About this task ▸ The entire listing below is to be reproduced exactly.

Data for this exercise ▸
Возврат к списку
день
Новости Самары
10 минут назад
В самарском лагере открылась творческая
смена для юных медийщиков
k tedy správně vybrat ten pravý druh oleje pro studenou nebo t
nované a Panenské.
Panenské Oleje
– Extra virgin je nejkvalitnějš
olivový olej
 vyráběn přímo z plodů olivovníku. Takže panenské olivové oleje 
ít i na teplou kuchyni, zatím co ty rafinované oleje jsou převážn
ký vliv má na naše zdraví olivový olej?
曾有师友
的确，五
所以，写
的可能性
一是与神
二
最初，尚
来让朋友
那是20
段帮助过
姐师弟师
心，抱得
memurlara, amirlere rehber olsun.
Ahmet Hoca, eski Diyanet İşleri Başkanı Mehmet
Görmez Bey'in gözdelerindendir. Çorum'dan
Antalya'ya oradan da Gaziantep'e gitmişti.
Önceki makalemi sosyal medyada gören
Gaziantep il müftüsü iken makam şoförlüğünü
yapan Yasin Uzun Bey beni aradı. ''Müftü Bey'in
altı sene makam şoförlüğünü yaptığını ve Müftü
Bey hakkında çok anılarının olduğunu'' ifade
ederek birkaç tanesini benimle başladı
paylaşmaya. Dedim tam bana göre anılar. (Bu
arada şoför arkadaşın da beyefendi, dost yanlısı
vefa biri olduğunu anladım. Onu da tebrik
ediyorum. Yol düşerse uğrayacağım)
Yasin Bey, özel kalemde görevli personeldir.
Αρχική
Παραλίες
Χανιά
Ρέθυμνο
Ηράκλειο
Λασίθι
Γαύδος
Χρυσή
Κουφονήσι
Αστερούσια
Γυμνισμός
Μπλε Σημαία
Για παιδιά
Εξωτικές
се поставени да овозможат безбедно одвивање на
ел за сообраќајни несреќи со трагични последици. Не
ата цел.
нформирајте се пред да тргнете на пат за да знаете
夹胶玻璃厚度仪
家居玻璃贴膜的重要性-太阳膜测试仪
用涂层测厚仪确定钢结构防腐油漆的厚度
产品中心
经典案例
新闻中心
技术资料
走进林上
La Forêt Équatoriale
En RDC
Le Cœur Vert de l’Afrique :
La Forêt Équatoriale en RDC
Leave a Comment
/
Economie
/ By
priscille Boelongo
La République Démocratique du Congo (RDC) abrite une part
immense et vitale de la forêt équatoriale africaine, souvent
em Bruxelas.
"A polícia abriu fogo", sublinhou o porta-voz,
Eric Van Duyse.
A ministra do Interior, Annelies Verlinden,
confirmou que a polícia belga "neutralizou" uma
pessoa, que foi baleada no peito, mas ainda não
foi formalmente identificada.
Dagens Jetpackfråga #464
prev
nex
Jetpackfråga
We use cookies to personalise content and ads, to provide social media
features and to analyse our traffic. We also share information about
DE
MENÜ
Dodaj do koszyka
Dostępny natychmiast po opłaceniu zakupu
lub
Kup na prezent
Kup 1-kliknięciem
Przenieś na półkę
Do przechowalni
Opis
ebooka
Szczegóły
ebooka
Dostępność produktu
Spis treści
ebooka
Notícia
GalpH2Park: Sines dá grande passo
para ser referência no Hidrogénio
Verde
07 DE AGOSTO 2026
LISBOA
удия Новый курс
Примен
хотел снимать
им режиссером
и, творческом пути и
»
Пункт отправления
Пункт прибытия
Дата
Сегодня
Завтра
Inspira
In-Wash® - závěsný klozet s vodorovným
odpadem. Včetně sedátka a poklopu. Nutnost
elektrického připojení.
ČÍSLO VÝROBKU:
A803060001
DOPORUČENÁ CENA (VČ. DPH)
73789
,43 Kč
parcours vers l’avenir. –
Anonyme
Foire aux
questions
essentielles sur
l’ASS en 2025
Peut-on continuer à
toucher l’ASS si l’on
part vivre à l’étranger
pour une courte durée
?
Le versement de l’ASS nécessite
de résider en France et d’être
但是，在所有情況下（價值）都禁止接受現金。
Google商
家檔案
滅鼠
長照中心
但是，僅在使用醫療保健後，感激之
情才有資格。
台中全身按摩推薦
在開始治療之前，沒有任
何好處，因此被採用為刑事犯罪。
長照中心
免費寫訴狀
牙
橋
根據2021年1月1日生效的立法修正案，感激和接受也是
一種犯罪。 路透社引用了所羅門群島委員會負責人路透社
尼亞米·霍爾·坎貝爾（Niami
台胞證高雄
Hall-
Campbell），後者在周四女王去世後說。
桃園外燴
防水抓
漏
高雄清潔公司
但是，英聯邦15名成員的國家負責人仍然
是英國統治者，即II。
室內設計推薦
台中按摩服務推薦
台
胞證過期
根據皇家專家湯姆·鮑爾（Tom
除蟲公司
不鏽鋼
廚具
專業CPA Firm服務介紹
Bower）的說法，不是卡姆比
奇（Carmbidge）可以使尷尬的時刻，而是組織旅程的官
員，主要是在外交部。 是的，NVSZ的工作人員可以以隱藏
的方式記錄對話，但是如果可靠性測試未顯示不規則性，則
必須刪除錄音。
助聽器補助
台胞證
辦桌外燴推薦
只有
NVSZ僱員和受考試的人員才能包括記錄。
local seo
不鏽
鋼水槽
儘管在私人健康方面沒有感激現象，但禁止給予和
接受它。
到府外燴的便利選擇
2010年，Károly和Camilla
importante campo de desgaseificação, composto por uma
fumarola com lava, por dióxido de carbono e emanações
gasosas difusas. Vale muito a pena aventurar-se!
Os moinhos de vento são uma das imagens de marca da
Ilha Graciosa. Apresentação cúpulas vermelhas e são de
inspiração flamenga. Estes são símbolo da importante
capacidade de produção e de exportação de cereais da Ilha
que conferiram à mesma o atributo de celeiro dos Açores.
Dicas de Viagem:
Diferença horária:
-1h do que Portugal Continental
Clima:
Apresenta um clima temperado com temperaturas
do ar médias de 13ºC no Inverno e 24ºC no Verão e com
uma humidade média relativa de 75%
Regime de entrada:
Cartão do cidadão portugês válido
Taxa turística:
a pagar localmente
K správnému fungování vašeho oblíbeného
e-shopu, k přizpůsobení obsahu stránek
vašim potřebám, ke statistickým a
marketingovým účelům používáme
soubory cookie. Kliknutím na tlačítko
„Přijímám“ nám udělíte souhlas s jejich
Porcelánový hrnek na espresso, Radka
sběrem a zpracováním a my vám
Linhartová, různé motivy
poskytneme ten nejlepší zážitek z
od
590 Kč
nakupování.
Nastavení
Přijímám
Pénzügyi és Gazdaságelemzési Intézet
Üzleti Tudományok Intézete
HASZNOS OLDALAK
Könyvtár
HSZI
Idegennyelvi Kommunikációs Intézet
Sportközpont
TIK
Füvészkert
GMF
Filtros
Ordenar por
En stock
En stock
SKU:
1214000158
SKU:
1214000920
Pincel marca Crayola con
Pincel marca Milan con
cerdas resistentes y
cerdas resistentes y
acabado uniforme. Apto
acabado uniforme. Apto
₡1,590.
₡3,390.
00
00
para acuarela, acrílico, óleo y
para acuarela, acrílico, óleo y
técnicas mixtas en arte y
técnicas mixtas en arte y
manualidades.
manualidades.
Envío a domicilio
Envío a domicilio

Reply ▸
Возврат к списку
день
Новости Самары
10 минут назад
В самарском лагере открылась творческая
смена для юных медийщиков
k tedy správně vybrat ten pravý druh oleje pro studenou nebo t
nované a Panenské.
Panenské Oleje
– Extra virgin je nejkvalitnějš
olivový olej
 vyráběn přímo z plodů olivovníku. Takže panenské olivové oleje 
ít i na teplou kuchyni, zatím co ty rafinované oleje jsou převážn
ký vliv má na naše zdraví olivový olej?
曾有师友
的确，五
所以，写
的可能性
一是与神
二
最初，尚
来让朋友
那是20
段帮助过
姐师弟师
心，抱得
memurlara, amirlere rehber olsun.
Ahmet Hoca, eski Diyanet İşleri Başkanı Mehmet
Görmez Bey'in gözdelerindendir. Çorum'dan
Antalya'ya oradan da Gaziantep'e gitmişti.
Önceki makalemi sosyal medyada gören
Gaziantep il müftüsü iken makam şoförlüğünü
yapan Yasin Uzun Bey beni aradı. ''Müftü Bey'in
altı sene makam şoförlüğünü yaptığını ve Müftü
Bey hakkında çok anılarının olduğunu'' ifade
ederek birkaç tanesini benimle başladı
paylaşmaya. Dedim tam bana göre anılar. (Bu
arada şoför arkadaşın da beyefendi, dost yanlısı
vefa biri olduğunu anladım. Onu da tebrik
ediyorum. Yol düşerse uğrayacağım)
Yasin Bey, özel kalemde görevli personeldir.
Αρχική
Παραλίες
Χανιά
Ρέθυμνο
Ηράκλειο
Λασίθι
Γαύδος
Χρυσή
Κουφονήσι
Αστερούσια
Γυμνισμός
Μπλε Σημαία
Για παιδιά
Εξωτικές
се поставени да овозможат безбедно одвивање на
ел за сообраќајни несреќи со трагични последици. Не
ата цел.
нформирајте се пред да тргнете на пат за да знаете
夹胶玻璃厚度仪
家居玻璃贴膜的重要性-太阳膜测试仪
用涂层测厚仪确定钢结构防腐油漆的厚度
产品中心
经典案例
新闻中心
技术资料
走进林上
La Forêt Équatoriale
En RDC
Le Cœur Vert de l’Afrique :
La Forêt Équatoriale en RDC
Leave a Comment
/
Economie
/ By
priscille Boelongo
La République Démocratique du Congo (RDC) abrite une part
immense et vitale de la forêt équatoriale africaine, souvent
em Bruxelas.
"A polícia abriu fogo", sublinhou o porta-voz,
Eric Van Duyse.
A ministra do Interior, Annelies Verlinden,
confirmou que a polícia belga "neutralizou" uma
pessoa, que foi baleada no peito, mas ainda não
foi formalmente identificada.
Dagens Jetpackfråga #464
prev
nex
Jetpackfråga
We use cookies to personalise content and ads, to provide social media
features and to analyse our traffic. We also share information about
DE
MENÜ
Dodaj do koszyka
Dostępny natychmiast po opłaceniu zakupu
lub
Kup na prezent
Kup 1-kliknięciem
Przenieś na półkę
Do przechowalni
Opis
ebooka
Szczegóły
ebooka
Dostępność produktu
Spis treści
ebooka
Notícia
GalpH2Park: Sines dá grande passo
para ser referência no Hidrogénio
Verde
07 DE AGOSTO 2026
LISBOA
удия Новый курс
Примен
хотел снимать
им режиссером
и, творческом пути и
»
Пункт отправления
Пункт прибытия
Дата
Сегодня
Завтра
Inspira
In-Wash® - závěsný klozet s vodorovným
odpadem. Včetně sedátka a poklopu. Nutnost
elektrického připojení.
ČÍSLO VÝROBKU:
A803060001
DOPORUČENÁ CENA (VČ. DPH)
73789
,43 Kč
parcours vers l’avenir. –
Anonyme
Foire aux
questions
essentielles sur
l’ASS en 2025
Peut-on continuer à
toucher l’ASS si l’on
part vivre à l’étranger
pour une courte durée
?
Le versement de l’ASS nécessite
de résider en France et d’être
但是，在所有情況下（價值）都禁止接受現金。
Google商
家檔案
滅鼠
長照中心
但是，僅在使用醫療保健後，感激之
情才有資格。
台中全身按摩推薦
在開始治療之前，沒有任
何好處，因此被採用為刑事犯罪。
長照中心
免費寫訴狀
牙
橋
根據2021年1月1日生效的立法修正案，感激和接受也是
一種犯罪。 路透社引用了所羅門群島委員會負責人路透社
尼亞米·霍爾·坎貝爾（Niami
台胞證高雄
Hall-
Campbell），後者在周四女王去世後說。
桃園外燴
防水抓
漏
高雄清潔公司
但是，英聯邦15名成員的國家負責人仍然
是英國統治者，即II。
室內設計推薦
台中按摩服務推薦
台
胞證過期
根據皇家專家湯姆·鮑爾（Tom
除蟲公司
不鏽鋼
廚具
專業CPA Firm服務介紹
Bower）的說法，不是卡姆比
奇（Carmbidge）可以使尷尬的時刻，而是組織旅程的官
員，主要是在外交部。 是的，NVSZ的工作人員可以以隱藏
的方式記錄對話，但是如果可靠性測試未顯示不規則性，則
必須刪除錄音。
助聽器補助
台胞證
辦桌外燴推薦
只有
NVSZ僱員和受考試的人員才能包括記錄。
local seo
不鏽
鋼水槽
儘管在私人健康方面沒有感激現象，但禁止給予和
接受它。
到府外燴的便利選擇
2010年，Károly和Camilla
importante campo de desgaseificação, composto por uma
fumarola com lava, por dióxido de carbono e emanações
gasosas difusas. Vale muito a pena aventurar-se!
Os moinhos de vento são uma das imagens de marca da
Ilha Graciosa. Apresentação cúpulas vermelhas e são de
inspiração flamenga. Estes são símbolo da importante
capacidade de produção e de exportação de cereais da Ilha
que conferiram à mesma o atributo de celeiro dos Açores.
Dicas de Viagem:
Diferença horária:
-1h do que Portugal Continental
Clima:
Apresenta um clima temperado com temperaturas
do ar médias de 13ºC no Inverno e 24ºC no Verão e com
uma humidade média relativa de 75%
Regime de entrada:
Cartão do cidadão portugês válido
Taxa turística:
a pagar localmente
K správnému fungování vašeho oblíbeného
e-shopu, k přizpůsobení obsahu stránek
vašim potřebám, ke statistickým a
marketingovým účelům používáme
soubory cookie. Kliknutím na tlačítko
„Přijímám“ nám udělíte souhlas s jejich
Porcelánový hrnek na espresso, Radka
sběrem a zpracováním a my vám
Linhartová, různé motivy
poskytneme ten nejlepší zážitek z
od
590 Kč
nakupování.
Nastavení
Přijímám
Pénzügyi és Gazdaságelemzési Intézet
Üzleti Tudományok Intézete
HASZNOS OLDALAK
Könyvtár
HSZI
Idegennyelvi Kommunikációs Intézet
Sportközpont
TIK
Füvészkert
GMF
Filtros
Ordenar por
En stock
En stock
SKU:
1214000158
SKU:
1214000920
Pincel marca Crayola con
Pincel marca Milan con
cerdas resistentes y
cerdas resistentes y
acabado uniforme. Apto
acabado uniforme. Apto
₡1,590.
₡3,390.
00
00
para acuarela, acrílico, óleo y
para acuarela, acrílico, óleo y
técnicas mixtas en arte y
técnicas mixtas en arte y
manualidades.
manualidades.
Envío a domicilio
Envío a domicilio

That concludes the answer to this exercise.